WHAT TO DO
1 - Duplicate, word for word, the portion of the cauliflower rice post that begins with the words containing "Monday, February 19, 2018" and ends with "of the day.".
2 - In the cauliflower rice post, how many meals a day has the writer planned to eat as zero-carbs?

TEXT PASSAGE
▽
Monday, February 19, 2018

Cauliflower rice, Fried Rice - Chinese style fried rice with cauliflower rice

Cauliflower rice, my new found love. No, i m not on a paleo/Keto diet. I have been eating Low carbs for a long time now. I try to eat a variety of complex carbs like millets, quinoa, matta rice, parboiled rice etc. I felt like my body got used to the food i m eating, so wanted to give it a jolt by eating something totally new and at the same time healthy, that fits my eating style and lastly my budget. I have planned to eat atleast one meal of the day as zero-carbs. And now being a south-indian, who is used to idly/dosa/poha for breakie and rice, sambar and rasam for lunch, this decision is too tough. But i m trying, i cannot live without carbs, so trying to replace one meal, that will reduce my overall carb intake of the day.
△
EXTRACTED RECORDS
▽
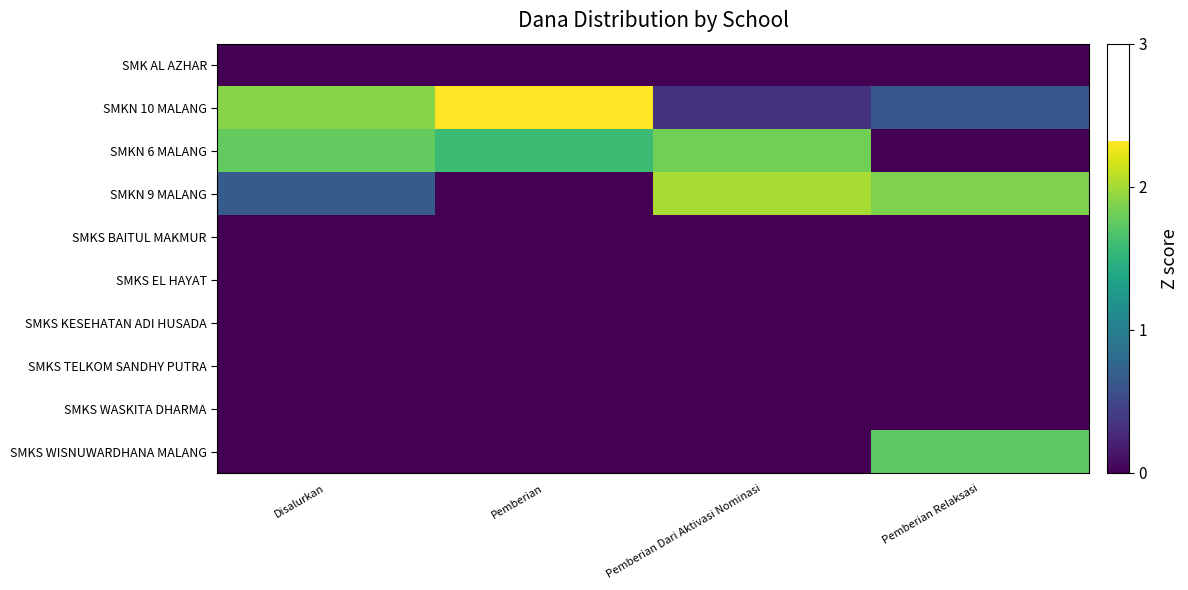

List the series in order of their peak value, highest first.

SMKN 10 MALANG, SMKN 9 MALANG, SMKN 6 MALANG, SMKS WISNUWARDHANA MALANG, SMK AL AZHAR, SMKS BAITUL MAKMUR, SMKS EL HAYAT, SMKS KESEHATAN ADI HUSADA, SMKS TELKOM SANDHY PUTRA, SMKS WASKITA DHARMA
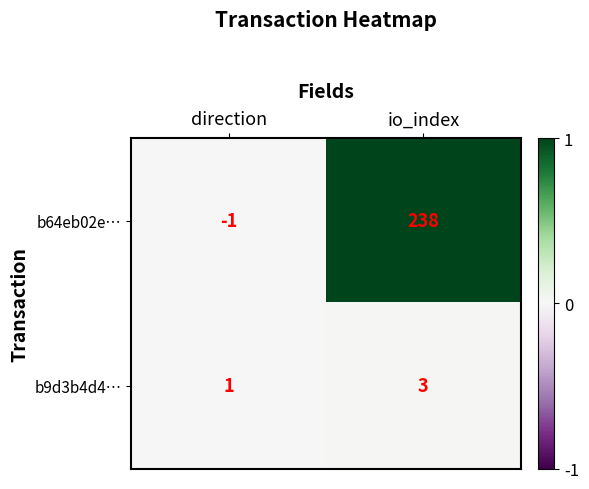

Which category has the highest value across all series?

io_index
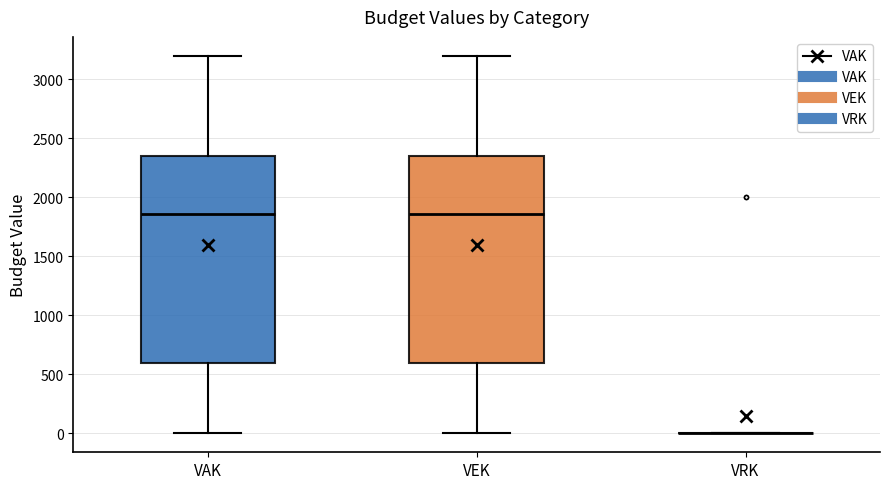

Reading left to right, read every box against the y-axis: the position of its median line, the range the box covers, and the ends of its whiskers. The values are not printed on the chart, so give them approximately, as read against the axis.

VAK: median 1850, box 600 to 2350, whiskers 0 to 3200
VEK: median 1850, box 600 to 2350, whiskers 0 to 3200
VRK: box collapsed to a line at 0, whiskers 0 to 0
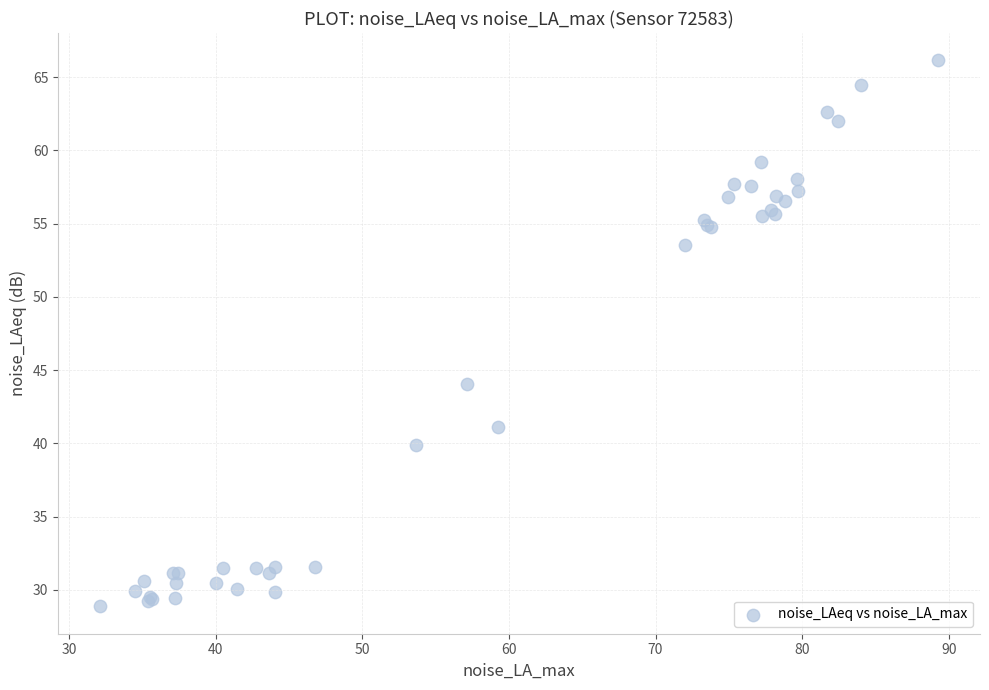

What Y value in the scatter plot is closest to 47?

44.0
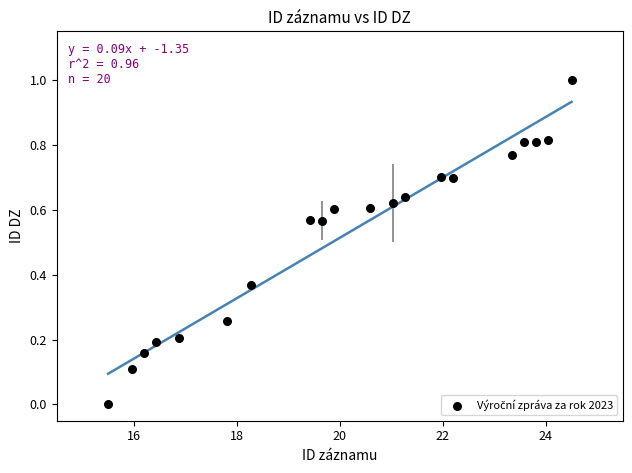

What is the range of Y values (max minus min)?

1.0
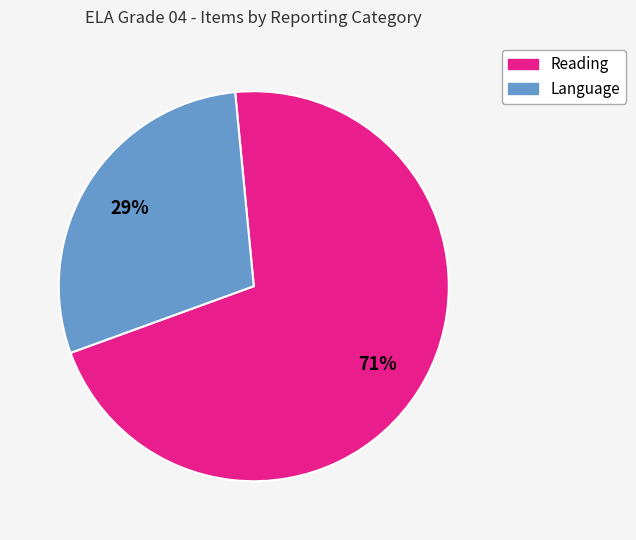

True or false: Language accounts for 39% of the total.

False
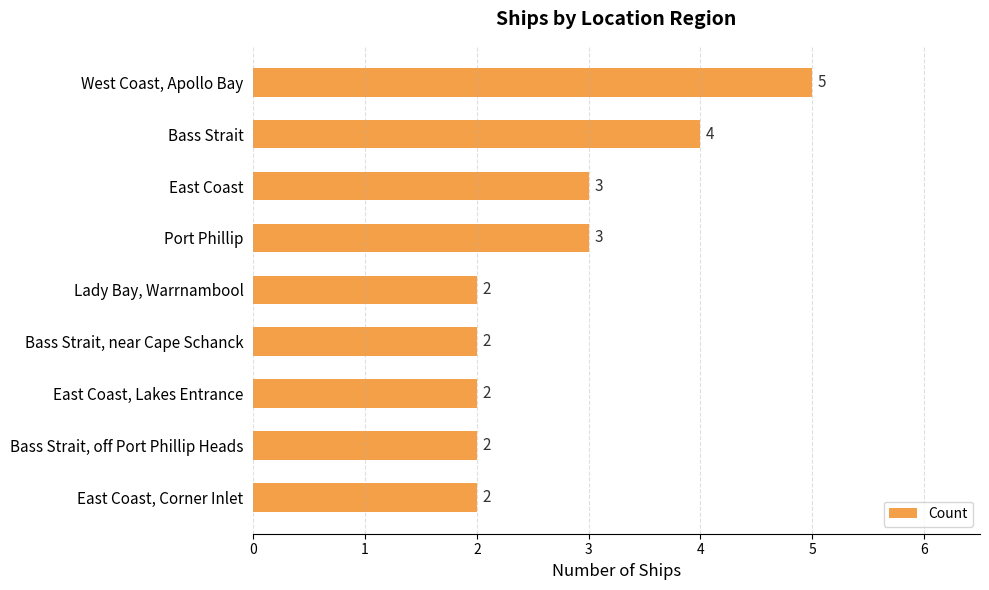

What is the difference between the maximum and minimum values?

3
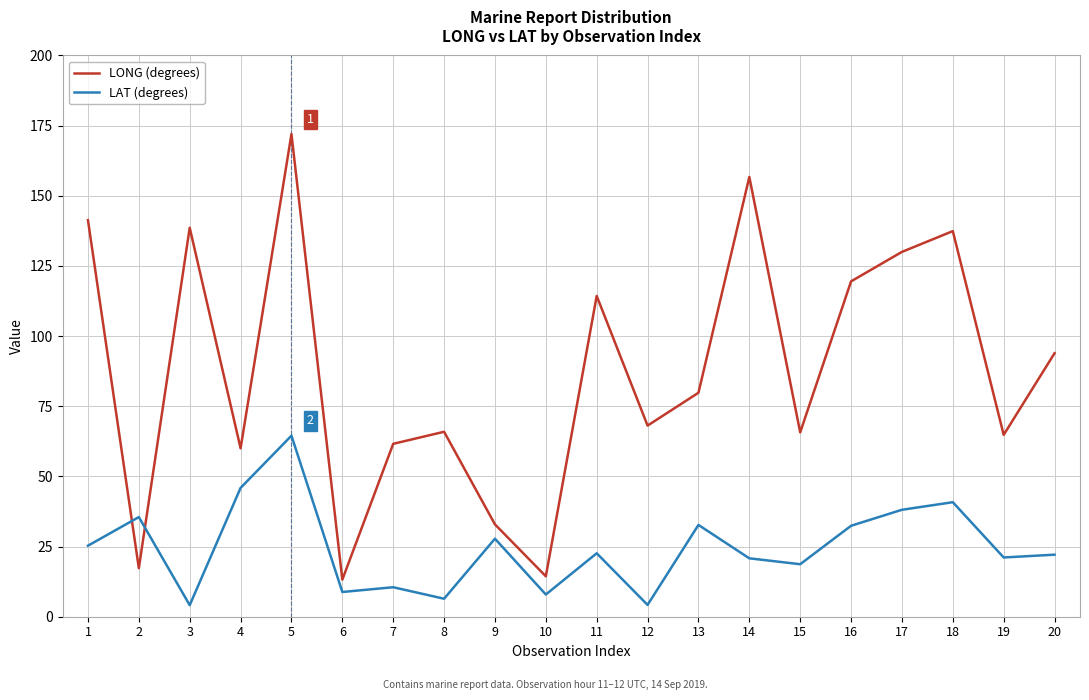

At how many categories does at least one series exceed 135?

5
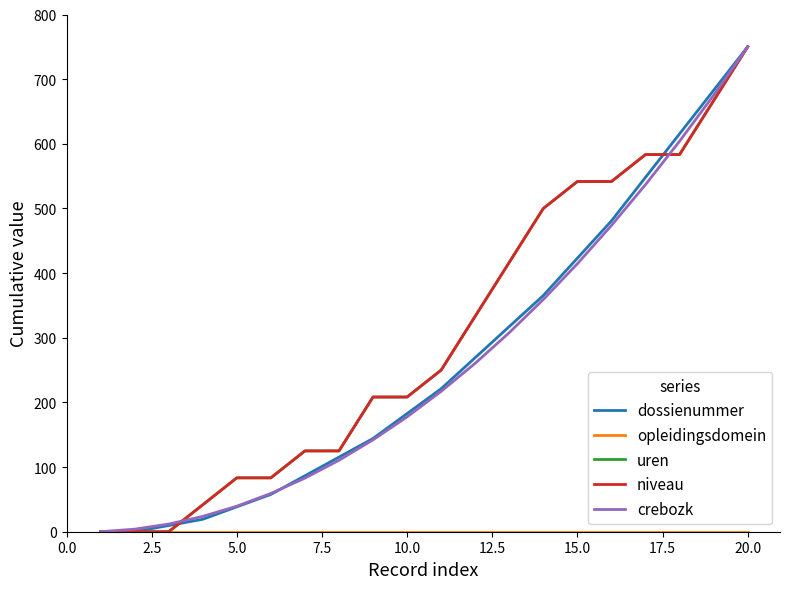

Is this an area chart (filled region under the line)?

No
△
RESPONSES FOR EACH TASK
1 -
Monday, February 19, 2018

Cauliflower rice, Fried Rice - Chinese style fried rice with cauliflower rice

Cauliflower rice, my new found love. No, i m not on a paleo/Keto diet. I have been eating Low carbs for a long time now. I try to eat a variety of complex carbs like millets, quinoa, matta rice, parboiled rice etc. I felt like my body got used to the food i m eating, so wanted to give it a jolt by eating something totally new and at the same time healthy, that fits my eating style and lastly my budget. I have planned to eat atleast one meal of the day as zero-carbs. And now being a south-indian, who is used to idly/dosa/poha for breakie and rice, sambar and rasam for lunch, this decision is too tough. But i m trying, i cannot live without carbs, so trying to replace one meal, that will reduce my overall carb intake of the day.

2 - At least one meal of the day.